Irgendwo zwischen Mahnmal, Erinnerungskultur und Instrumentalisierung befindet sich das Bozner Siegesdenkmal. Den Versuch, dieses Symbol des Faschismus ideologisch zu befreien, widmete sich eine 2011 eingesetzte wissenschaftliche Kommission: Andrea di Michele, Hannes Obermair, Christine Roilo, Ugo Soragni und Silvia Spada erarbeiteten im Mai 2011 die Dauerausstellung im Siegesdenkmal. Die Arbeit trug Früchte: 2016 wurde die Dokumentations-Ausstellung durch die Jury des europäischen Museumspreises mit einer „Special Commendation“, einem besonderem Lob hervorgehoben.

salto.bz: Die Jury des europäischen Museumspreises betonte, dass die Ausstellung eine mutige Auseinandersetzung mit dem Thema, welches für viele Jahre im Mittelpunkt politischer Streitfragen und regionaler Identitätssuche gestanden hat, ist. Was glauben Sie ist mit "mutig" gemeint?
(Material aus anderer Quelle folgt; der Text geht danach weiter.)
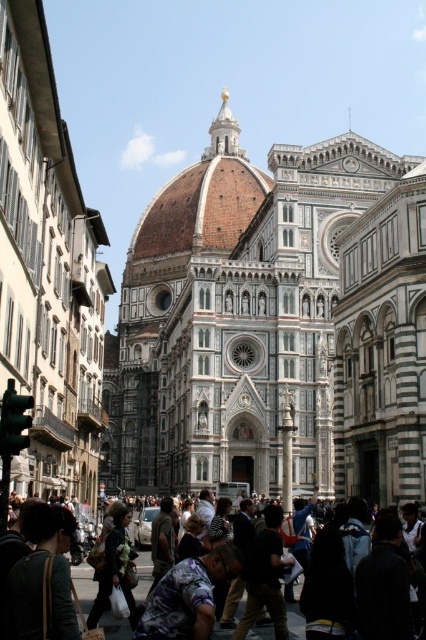
Which of these two, white marble church at center or dark clothing crowd at center, stands taller?

white marble church at center is taller.

You are a GUI agent. You are given a task and a screenshot of the screen. Output one action in this format:
    pyautogui.click(x=<x>, y=<y>)
    Task: Click on the white marble church at center
    The image size is (426, 640).
    Given the screenshot: What is the action you would take?
    coord(276,324)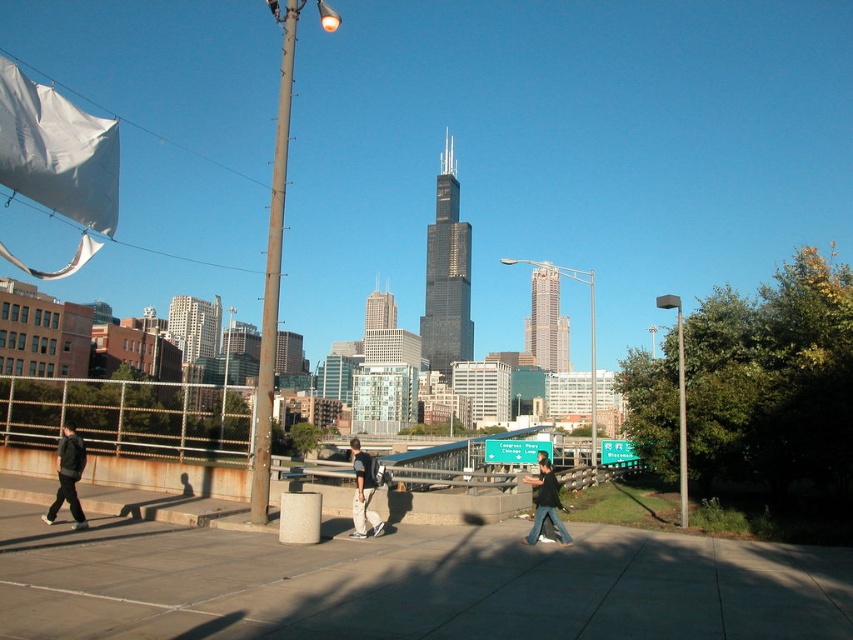
How distant is gray glass skyscraper at center from dark gray hoodie at center?

gray glass skyscraper at center and dark gray hoodie at center are 341.58 meters apart.

Measure the distance from gray glass skyscraper at center to dark gray hoodie at center.

1120.67 feet

This screenshot has height=640, width=853. What do you see at coordinates (546, 323) in the screenshot?
I see `gray glass skyscraper at center` at bounding box center [546, 323].

Find the location of a particular element. gray glass skyscraper at center is located at coordinates (546, 323).

Does black glass skyscraper at center have a smaller size compared to dark gray hoodie at center?

No.

Which is above, black glass skyscraper at center or dark gray hoodie at center?

black glass skyscraper at center

You are a GUI agent. You are given a task and a screenshot of the screen. Output one action in this format:
    pyautogui.click(x=<x>, y=<y>)
    Task: Click on the black glass skyscraper at center
    The width and height of the screenshot is (853, 640).
    Given the screenshot: What is the action you would take?
    click(x=445, y=275)

Between gray concrete sidewalk at center and dark gray hoodie at center, which one appears on the left side from the viewer's perspective?

gray concrete sidewalk at center

Does gray concrete sidewalk at center have a larger size compared to dark gray hoodie at center?

Indeed, gray concrete sidewalk at center has a larger size compared to dark gray hoodie at center.

The width and height of the screenshot is (853, 640). Describe the element at coordinates (415, 586) in the screenshot. I see `gray concrete sidewalk at center` at that location.

Identify the location of gray concrete sidewalk at center. This screenshot has height=640, width=853. (415, 586).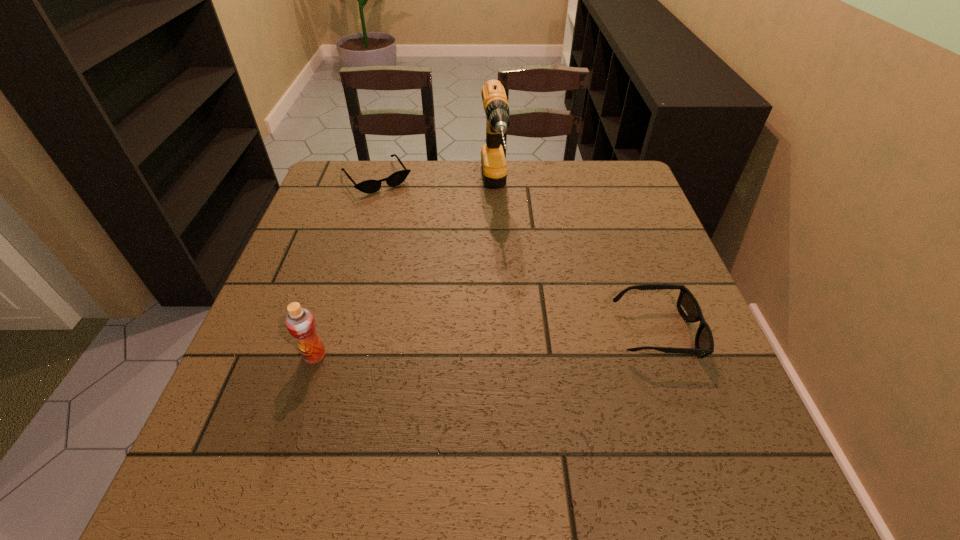
The image size is (960, 540). What are the coordinates of `free space located at the tip of the drill` in the screenshot? It's located at (513, 334).

You are a GUI agent. You are given a task and a screenshot of the screen. Output one action in this format:
    pyautogui.click(x=<x>, y=<y>)
    Task: Click on the vacant space located on the front-facing side of the shortest object
    
    Given the screenshot: What is the action you would take?
    pyautogui.click(x=449, y=273)

This screenshot has width=960, height=540. Identify the location of free space located on the front-facing side of the shortest object. (449, 273).

Image resolution: width=960 pixels, height=540 pixels. Identify the location of free point located on the front-facing side of the shortest object. point(447,270).

You are a GUI agent. You are given a task and a screenshot of the screen. Output one action in this format:
    pyautogui.click(x=<x>, y=<y>)
    Task: Click on the drill located at the far edge
    The image size is (960, 540).
    Given the screenshot: What is the action you would take?
    pyautogui.click(x=495, y=102)

The image size is (960, 540). I want to click on sunglasses that is at the far edge, so click(x=368, y=186).

The height and width of the screenshot is (540, 960). What are the coordinates of `orange juice present at the left edge` in the screenshot? It's located at (300, 322).

I want to click on sunglasses that is at the left edge, so click(x=368, y=186).

This screenshot has height=540, width=960. I want to click on object located at the right edge, so click(687, 305).

Find the location of a particular element. The image size is (960, 540). object present at the far left corner is located at coordinates (368, 186).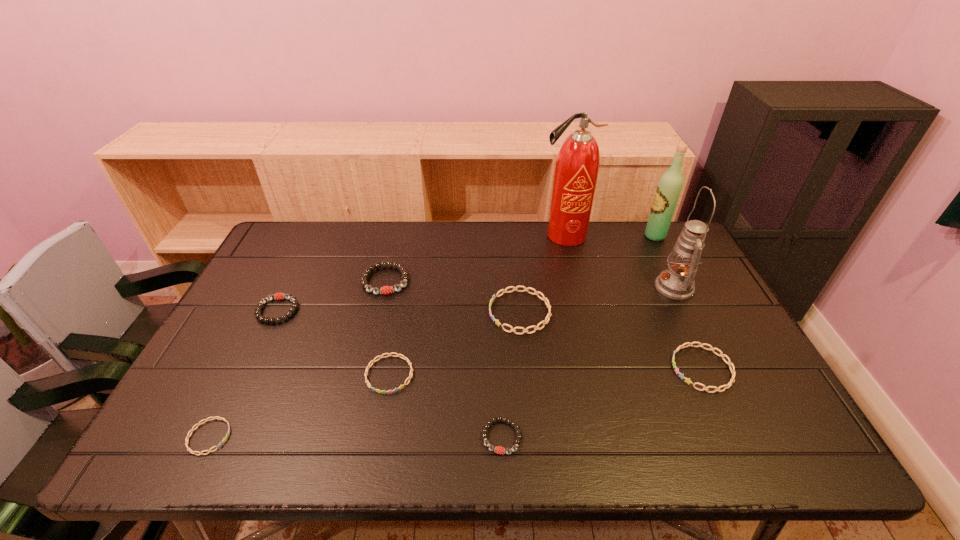
Where is `free region located on the surface of the biggest blue bracelet showing star-shaped elements`? free region located on the surface of the biggest blue bracelet showing star-shaped elements is located at coordinates (385, 312).

Where is `vacant region located 0.220m on the surface of the biggest blue bracelet showing star-shaped elements`? The height and width of the screenshot is (540, 960). vacant region located 0.220m on the surface of the biggest blue bracelet showing star-shaped elements is located at coordinates (413, 312).

Find the location of `free space located on the surface of the biggest blue bracelet showing star-shaped elements`. free space located on the surface of the biggest blue bracelet showing star-shaped elements is located at coordinates (349, 312).

Find the location of a particular element. This screenshot has height=540, width=960. vacant space positioned on the left of the second black bracelet from right to left is located at coordinates (259, 280).

This screenshot has width=960, height=540. In order to click on free space located on the surface of the third smallest blue bracelet showing star-shaped elements in this screenshot , I will do `click(645, 369)`.

Locate an element on the screen. The width and height of the screenshot is (960, 540). free space located 0.210m on the surface of the third smallest blue bracelet showing star-shaped elements is located at coordinates (589, 369).

In order to click on free space located on the surface of the third smallest blue bracelet showing star-shaped elements in this screenshot , I will do `click(645, 369)`.

You are a GUI agent. You are given a task and a screenshot of the screen. Output one action in this format:
    pyautogui.click(x=<x>, y=<y>)
    Task: Click on the vacant space located on the back of the leftmost black bracelet
    The width and height of the screenshot is (960, 540).
    Given the screenshot: What is the action you would take?
    pyautogui.click(x=294, y=276)

This screenshot has height=540, width=960. I want to click on vacant area situated 0.140m on the surface of the second blue bracelet from left to right showing star-shaped elements, so click(x=375, y=450).

Where is `vacant space located on the back of the nearest black bracelet`? The height and width of the screenshot is (540, 960). vacant space located on the back of the nearest black bracelet is located at coordinates (497, 336).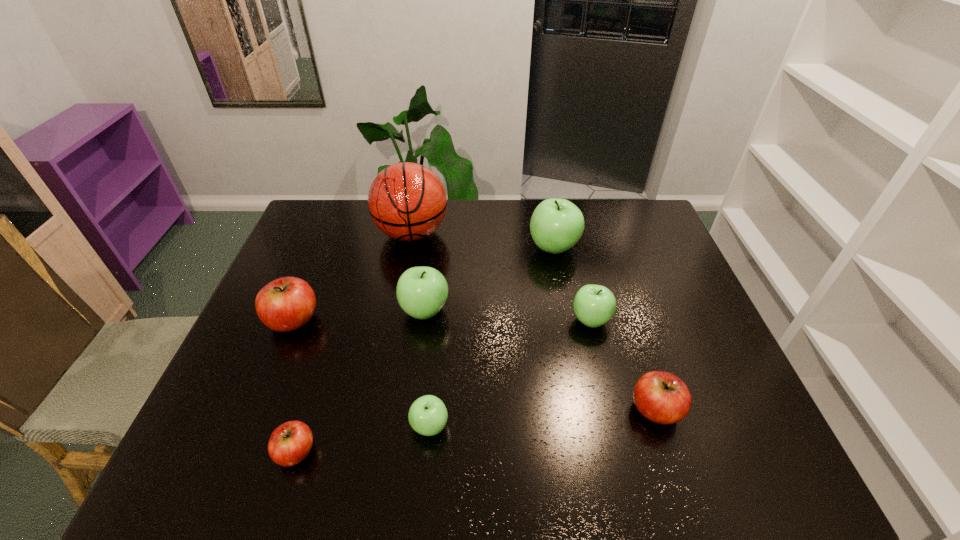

Hannes Obermair: Offenbar hat die Tatsache, dass hier ein totalitäres Bauwerk "ausgehalten", also angeschaut und auf adäquate Weise beantwortet wird, diese Form der Anerkennung hervorgerufen. Normalerweise droht dem faschistischen Gebauten der Verlust durch Zerstörung, Wegnahme oder Verhüllung. Der Bozner Weg des dekonstruktiven Umgangs impliziert eine Form demokratisch-aufgeklärter Gelassenheit, die mit "Mut" annähernd beschrieben werden kann.

...die erste "öffentlich-rechtliche" Auseinandersetzung mit dem brennenden Thema der faschistischen Barbarei.

Was bedeutet es konkret, dass die projektbezogenen Besonderheiten der Dauerausstellung gelobt wurden?
Die Dokumentations-Ausstellung im Bozner Siegesdenkmal ist - man mag es kaum glauben - die erste "öffentlich-rechtliche" Auseinandersetzung mit dem brennenden Thema der faschistischen Barbarei auf italienischem Staatsgebiet. Es gibt in Italien nicht ein Museum über den Faschismus, nicht einen Ort der Täter- und Opfergeschichte des Ventennio. Dass hier Bozen in die Bresche springen musste, ist also schon bemerkenswert genug. Zugleich wird vor dem Südtiroler Hintergrund auch die Frage der nationalsozialistischen Verstrickungen aufgeworfen, was auf die europäische Dimension dieser speziellen und doppelten Diktaturerfahrung vor Ort abzielt.

Was heißt es für die Dokumentationsausstellung im Siegesdenkmal, sowie das Team, welches die Ausstellung erarbeitet hat, wenn ein solcher Preis verliehen wird?
Es ist im besten Fall die Anerkennung dafür, dass solide gearbeitet wurde. Die europäische Diktaturerfahrung, der sich die besonderen Südtiroler Befindlichkeiten gleichsam subsummieren, kann auch Wissen und Bewusstsein dafür generieren, es gesellschaftlich besser machen zu können. Da autoritäre bzw. antidemokratische und antirepublikanische Dispositionen stets wiederkehren können (und dies aktuell auch tun), ist hier ein Antidotum vorhanden - an einem authentischen historischen Ort des "Falschen" -, das immerwährend zum kritischen Nachdenken anregen mag. Diese Form des optimistischen Skeptizismus ist das, was für uns Macher der Ausstellung bleibt.

www.siegesdenkmal.com

(Salto in Zusammenarbeit mit der Fachabteilung Museen der Autonomen Provinz Bozen)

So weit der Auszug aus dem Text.